Kafle Kushal, Shrestha Robik, Kanan Christopher
Center for Imaging Science, Rochester Institute of Technology, Rochester, NY, United States.
Paige, New York, NY, United States.
Front Artif Intell. 2019 Dec 13;2:28. doi: 10.3389/frai.2019.00028. eCollection 2019.

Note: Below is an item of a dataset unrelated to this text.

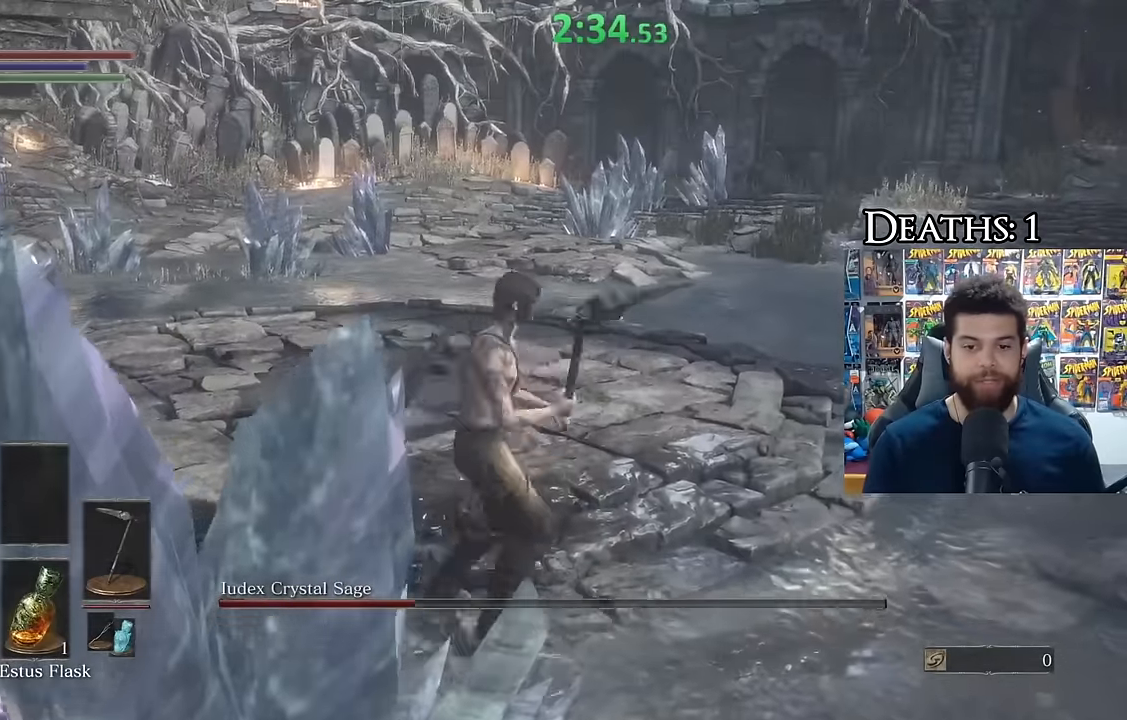
{"dt_ms": 500, "buttons": [], "left_stick": "up-left", "right_stick": "left", "button_events": []}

Language grounded image understanding tasks have often been proposed as a method for evaluating progress in artificial intelligence. Ideally, these tasks should test a plethora of capabilities that integrate computer vision, reasoning, and natural language understanding. However, the datasets and evaluation procedures used in these tasks are replete with flaws which allows the vision and language (V&L) algorithms to achieve a good performance without a robust understanding of vision and language. We argue for this position based on several recent studies in V&L literature and our own observations of dataset bias, robustness, and spurious correlations. Finally, we propose that several of these challenges can be mitigated by creation of carefully designed benchmarks.
基于语言的图像理解任务经常被提议作为评估人工智能进展的一种方法。理想情况下,这些任务应该测试大量整合了计算机视觉、推理和自然语言理解的能力。然而,这些任务中使用的数据集和评估程序存在大量缺陷,这使得视觉与语言(V&L)算法在没有对视觉和语言进行稳健理解的情况下就能取得良好性能。基于V&L文献中的几项最新研究以及我们自己对数据集偏差、稳健性和虚假相关性的观察,我们支持这一观点。最后,我们提出通过创建精心设计的基准可以缓解其中的一些挑战。